Why aren't you using %KEY_DOWN variable? It holds the states of pressed keys...


----------



## Raptor4 (Jul 6, 2012)

> Why aren't you using %KEY_DOWN variable? It holds the states of pressed keys...


Thanks for your time mk282, but I'm not looking for alternatives - it was just an example. Regarding the topic label I'm looking for array conditions which detect the pos # ID and the pos # value.


----------



## Big Bob (Jul 6, 2012)

> Regarding the topic label I'm looking for array conditions which detect the pos # ID and the pos # value.



The way I read your original post, you were dealing with an array populated only with zeros or ones and you were trying to find the indices for each slot holding a one. Now you are saying the array can contain other values as well?

Me thinks maybe you need to ask your questions more accurately :lol:


----------



## Raptor4 (Jul 6, 2012)

> Now you are saying the array can contain other values as well?
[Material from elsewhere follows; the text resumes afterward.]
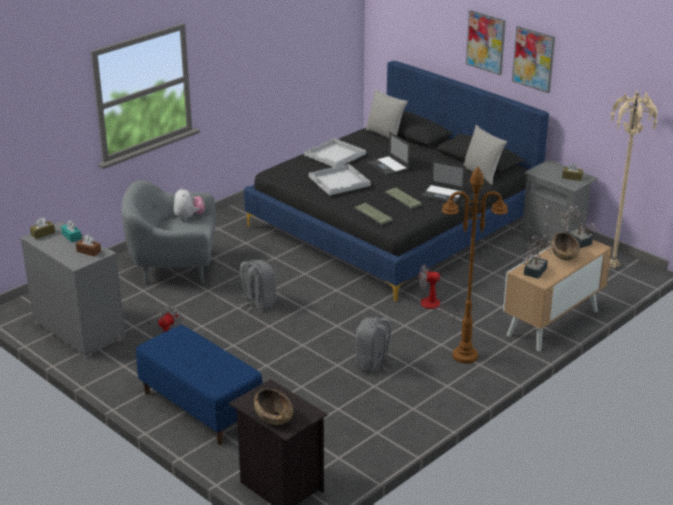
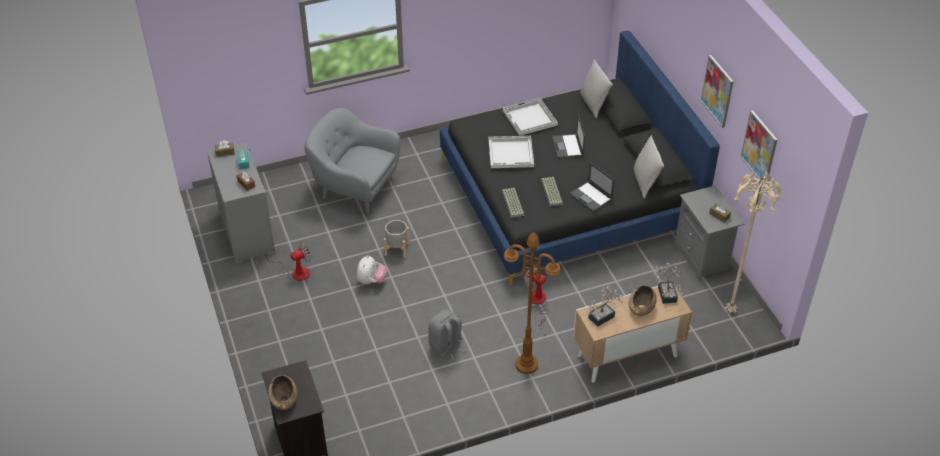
camera: 25 degrees right, 15 degrees up
blue bench [136,325,262,445] -> none
plush toy [174,187,204,221] -> plush toy moved to [357,255,387,284]
grey backpack [237,260,276,312] -> grey planter [384,220,410,258]
picture [466,10,506,75] -> picture moved to [741,110,777,185]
I'm sorry Bob if I could not be so detailed ! As a whole I'm talking about two array registrations from the beginning regarding my example - _"36, 40 & 43 which are previously set to value 1 in the array"_ where 36, 40 & 43 are the "pos ID # " and the value=1 setting is the "pos value". Later I gave some examples using multiple "if" conditions which I want to replace. Forgive me if I'm wrong in the explanation but my expectations was oriented to the extra midi conditions which require at least two conditions... o/~


----------



## Big Bob (Jul 6, 2012)

Sorry but I guess I'm still not clear on what you are trying to do. :? Your latest post now translates into something like:

You have two arrays, one with a few flags set but otherwise full of zeros. At any array *position* where a flag is set (ie the location contains *one* instead of *zero*), you then want to do something with the data at the corresponding index position in the 2nd array? 
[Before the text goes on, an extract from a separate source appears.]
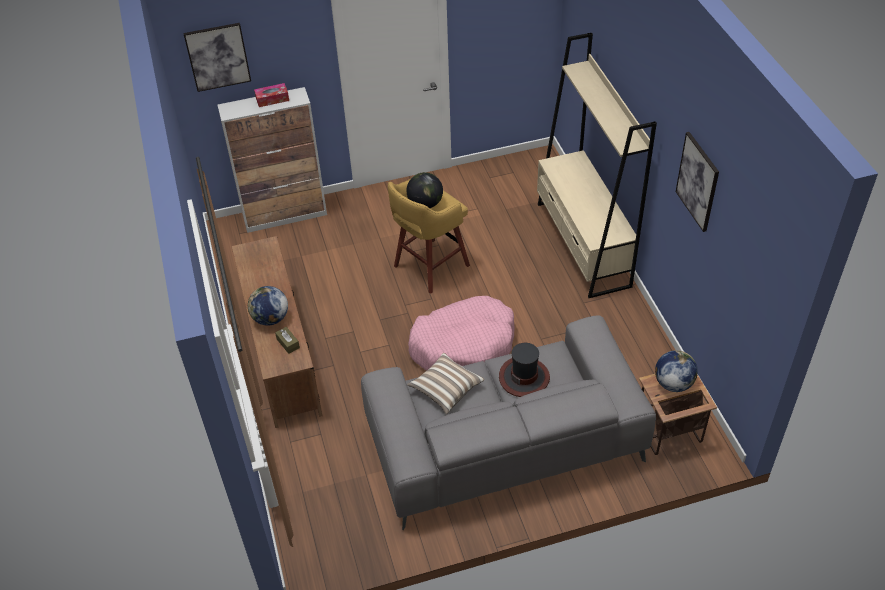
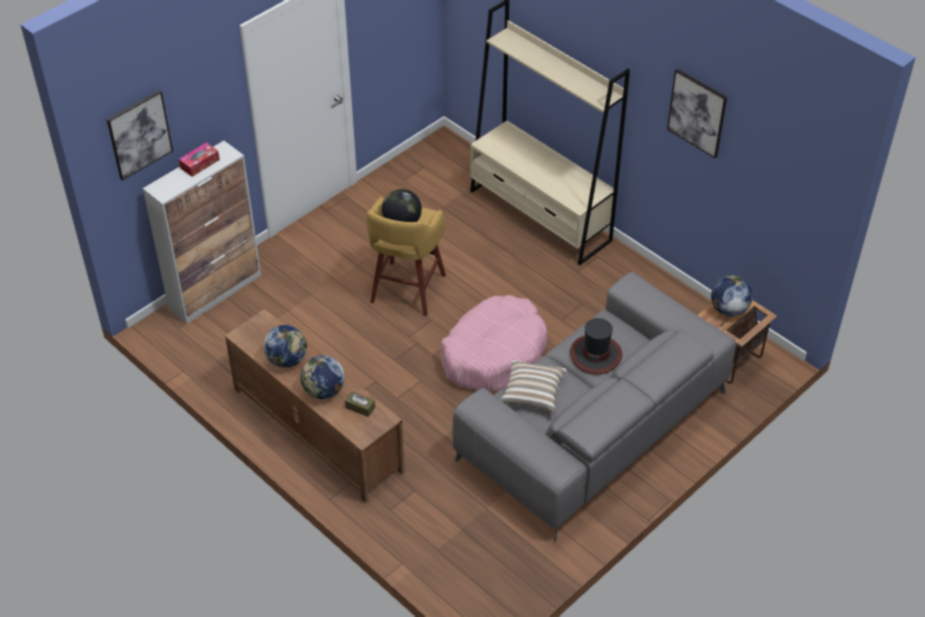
camera: 30 degrees left, 0 degrees up
none -> globe [263,325,307,368]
But that can't really be what you want because otherwise my prior suggestion would handle it. So, I'm afraid that you still haven't stated the problem clear enough for me to understand it, but, maybe one of the other respondents can follow what you are saying better than I can. :roll: 

But, I wish you the best. 

Bob


----------



## Raptor4 (Jul 7, 2012)

> At any array position where a flag is set (ie the location contains one instead of zero), you then want to do something with the data at the corresponding index position in the 2nd array?


Definitely !
Hey Bob do you know that you are GOD ? o-[][]-o 
I'm sorry I was quite tired yesterday and could not get your original idea in 100%.
Today I re-read that again and have to say that it is a genius solution!!! 
You opened the Eden gates for me dude! I'm sorry for my temporary misunderstanding!
THANKS A LOT !

R4 o=?

BTW: Thanks to everybody who assist me in this topic as well !


----------



## mk282 (Jul 7, 2012)

Toldya Big Bob's solution was the best


----------



## Big Bob (Jul 7, 2012)

> Hey Bob do you know that you are GOD ?



Oh my no, I'm definitely not GOD but, I am very blessed by Him.

In any case, I'm glad we were able to help 8) 

Rejoice,

Bob


----------